I loved this! Not sure how I feel about seeing that, like every other YA book these days, it’s already listed as a series, #1. Yes, I’d enjoy reading more about these characters and I would have liked a little bit of a tidier ending, but honestly when I finished it just now I thought that was it, it was a great story, it was done.
Although this is set in the future I did not think of it as a futuristic novel. Technology did not seem especially advanced and in fact, things seemed pretty grey and depressed. With water being super scarce the world has changed.
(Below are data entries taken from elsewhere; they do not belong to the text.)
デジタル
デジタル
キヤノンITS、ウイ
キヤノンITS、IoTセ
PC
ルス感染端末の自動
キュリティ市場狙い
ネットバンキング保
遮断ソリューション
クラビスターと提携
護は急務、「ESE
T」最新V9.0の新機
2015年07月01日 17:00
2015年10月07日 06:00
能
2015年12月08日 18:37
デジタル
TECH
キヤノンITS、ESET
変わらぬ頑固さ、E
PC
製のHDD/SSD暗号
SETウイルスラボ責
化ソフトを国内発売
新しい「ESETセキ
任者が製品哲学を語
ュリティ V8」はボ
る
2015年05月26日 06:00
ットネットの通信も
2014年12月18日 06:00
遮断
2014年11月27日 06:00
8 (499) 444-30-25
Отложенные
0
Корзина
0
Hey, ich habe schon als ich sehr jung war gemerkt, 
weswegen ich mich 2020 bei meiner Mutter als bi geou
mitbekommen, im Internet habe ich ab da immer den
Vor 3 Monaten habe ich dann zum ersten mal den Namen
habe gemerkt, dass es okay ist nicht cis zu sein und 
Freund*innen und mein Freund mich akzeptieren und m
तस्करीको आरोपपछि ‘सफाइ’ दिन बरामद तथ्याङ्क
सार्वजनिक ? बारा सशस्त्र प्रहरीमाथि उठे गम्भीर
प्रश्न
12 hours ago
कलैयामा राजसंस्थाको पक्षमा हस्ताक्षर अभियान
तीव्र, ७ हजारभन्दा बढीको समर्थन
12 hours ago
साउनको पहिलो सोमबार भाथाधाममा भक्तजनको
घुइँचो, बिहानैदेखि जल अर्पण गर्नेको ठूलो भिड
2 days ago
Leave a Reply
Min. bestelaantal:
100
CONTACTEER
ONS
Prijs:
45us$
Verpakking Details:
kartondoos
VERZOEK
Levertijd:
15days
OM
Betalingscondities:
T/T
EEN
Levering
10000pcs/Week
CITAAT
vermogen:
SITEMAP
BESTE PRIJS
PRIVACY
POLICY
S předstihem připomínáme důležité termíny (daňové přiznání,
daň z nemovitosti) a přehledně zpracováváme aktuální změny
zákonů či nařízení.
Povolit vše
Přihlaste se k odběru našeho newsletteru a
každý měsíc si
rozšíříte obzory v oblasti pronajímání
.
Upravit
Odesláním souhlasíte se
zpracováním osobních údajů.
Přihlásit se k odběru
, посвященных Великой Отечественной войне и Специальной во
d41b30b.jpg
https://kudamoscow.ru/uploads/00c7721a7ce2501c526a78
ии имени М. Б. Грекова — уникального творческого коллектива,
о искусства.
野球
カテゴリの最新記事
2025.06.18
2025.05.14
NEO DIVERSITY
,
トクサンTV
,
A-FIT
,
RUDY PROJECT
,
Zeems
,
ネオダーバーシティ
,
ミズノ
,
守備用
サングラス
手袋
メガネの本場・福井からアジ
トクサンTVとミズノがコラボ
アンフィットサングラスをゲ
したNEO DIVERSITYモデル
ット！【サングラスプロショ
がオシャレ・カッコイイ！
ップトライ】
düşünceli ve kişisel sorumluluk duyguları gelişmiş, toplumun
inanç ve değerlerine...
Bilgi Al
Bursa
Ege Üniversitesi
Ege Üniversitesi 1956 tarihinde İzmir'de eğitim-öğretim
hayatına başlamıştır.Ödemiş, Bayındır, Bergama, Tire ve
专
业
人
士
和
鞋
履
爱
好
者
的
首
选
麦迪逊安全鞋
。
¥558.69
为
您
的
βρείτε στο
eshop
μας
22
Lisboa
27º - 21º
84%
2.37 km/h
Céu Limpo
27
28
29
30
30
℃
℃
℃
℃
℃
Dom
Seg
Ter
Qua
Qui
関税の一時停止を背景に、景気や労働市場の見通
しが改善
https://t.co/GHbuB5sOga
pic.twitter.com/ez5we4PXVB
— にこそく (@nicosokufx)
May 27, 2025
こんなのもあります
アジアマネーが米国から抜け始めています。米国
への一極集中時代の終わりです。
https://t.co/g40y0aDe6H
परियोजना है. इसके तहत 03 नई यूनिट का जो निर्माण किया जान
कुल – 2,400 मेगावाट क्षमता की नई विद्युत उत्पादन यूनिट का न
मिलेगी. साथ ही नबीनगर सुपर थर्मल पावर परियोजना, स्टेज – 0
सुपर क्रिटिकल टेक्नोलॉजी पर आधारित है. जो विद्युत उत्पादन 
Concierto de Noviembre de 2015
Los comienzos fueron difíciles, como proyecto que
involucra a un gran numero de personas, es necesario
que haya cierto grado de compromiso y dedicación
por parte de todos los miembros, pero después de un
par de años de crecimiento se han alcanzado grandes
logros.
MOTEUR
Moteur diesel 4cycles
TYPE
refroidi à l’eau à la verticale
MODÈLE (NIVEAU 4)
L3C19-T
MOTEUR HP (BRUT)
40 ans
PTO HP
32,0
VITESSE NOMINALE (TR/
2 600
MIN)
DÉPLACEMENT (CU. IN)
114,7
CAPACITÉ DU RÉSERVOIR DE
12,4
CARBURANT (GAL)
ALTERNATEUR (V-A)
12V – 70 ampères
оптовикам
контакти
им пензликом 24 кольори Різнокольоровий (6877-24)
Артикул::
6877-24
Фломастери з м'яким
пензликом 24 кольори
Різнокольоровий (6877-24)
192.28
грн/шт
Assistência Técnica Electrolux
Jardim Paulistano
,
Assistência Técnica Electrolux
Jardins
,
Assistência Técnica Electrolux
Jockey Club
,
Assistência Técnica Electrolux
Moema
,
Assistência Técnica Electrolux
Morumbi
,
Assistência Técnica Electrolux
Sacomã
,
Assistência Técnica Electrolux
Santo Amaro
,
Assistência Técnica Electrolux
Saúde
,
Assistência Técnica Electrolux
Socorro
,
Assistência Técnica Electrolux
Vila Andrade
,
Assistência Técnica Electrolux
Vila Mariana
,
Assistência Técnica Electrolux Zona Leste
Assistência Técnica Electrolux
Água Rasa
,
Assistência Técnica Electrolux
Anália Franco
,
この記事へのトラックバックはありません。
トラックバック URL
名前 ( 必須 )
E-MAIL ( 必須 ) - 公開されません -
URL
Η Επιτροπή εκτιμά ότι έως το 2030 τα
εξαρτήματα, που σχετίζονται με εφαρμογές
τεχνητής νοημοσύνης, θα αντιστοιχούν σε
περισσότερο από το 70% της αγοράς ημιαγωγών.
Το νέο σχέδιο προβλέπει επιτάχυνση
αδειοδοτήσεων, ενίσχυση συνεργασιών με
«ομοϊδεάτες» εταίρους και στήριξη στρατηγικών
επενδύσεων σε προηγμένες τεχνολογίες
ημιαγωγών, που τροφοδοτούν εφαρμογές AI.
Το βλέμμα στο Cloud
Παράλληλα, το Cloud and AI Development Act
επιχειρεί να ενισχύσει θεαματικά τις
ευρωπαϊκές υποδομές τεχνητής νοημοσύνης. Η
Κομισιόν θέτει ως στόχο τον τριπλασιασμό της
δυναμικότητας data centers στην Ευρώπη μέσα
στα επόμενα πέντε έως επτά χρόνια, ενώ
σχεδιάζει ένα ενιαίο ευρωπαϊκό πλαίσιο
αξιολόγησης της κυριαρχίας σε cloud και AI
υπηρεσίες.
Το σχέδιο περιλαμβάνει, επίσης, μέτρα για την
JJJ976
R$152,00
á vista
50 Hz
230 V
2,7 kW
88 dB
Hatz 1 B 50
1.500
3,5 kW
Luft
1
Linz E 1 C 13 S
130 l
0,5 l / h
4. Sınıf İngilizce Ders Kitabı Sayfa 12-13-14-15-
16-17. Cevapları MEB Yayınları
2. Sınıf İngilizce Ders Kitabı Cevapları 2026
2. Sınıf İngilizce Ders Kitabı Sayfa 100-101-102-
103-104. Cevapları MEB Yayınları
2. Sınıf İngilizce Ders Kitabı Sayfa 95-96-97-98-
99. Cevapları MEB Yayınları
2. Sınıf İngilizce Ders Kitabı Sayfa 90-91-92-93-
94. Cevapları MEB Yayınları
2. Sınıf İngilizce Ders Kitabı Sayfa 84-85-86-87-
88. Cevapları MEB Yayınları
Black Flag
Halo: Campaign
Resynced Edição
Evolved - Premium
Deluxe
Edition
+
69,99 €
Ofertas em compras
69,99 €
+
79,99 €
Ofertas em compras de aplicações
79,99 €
I’m sure the author had a lot of fun with details like the Statue of Liberty being reduced to just the feet and the base being turned into a juvenile detention facility.
As the daughter of a dead organized crime boss (they deal in black market chocolate) Anya Balanchine’s main goal in life is to protect what’s left of her family-her simple brother, her sister, and her dying elderly grandmother (in a neat bit of calculating the elderly grandmother would have been a teenager in our present day-she was born in 1995 and in the story she is in her late 80s.) Her life is complicated when she falls for the son of the new DA and she is warned away from him. Making things worse, despite her vow to not be involved in the family business she is being pressured to be a part of it.
I am not a fan of mafia stories, The Sopranos, or The Godfather, so I was a bit worried I wouldn’t like this. Fortunately there was minimal violence and most of it occurred off screen, so to speak.
This was a really engaging story, which I definitely expected from this author. The whole reason I picked it up is because I recognized her name as being the author of Elsewhere, a book I was utterly charmed by.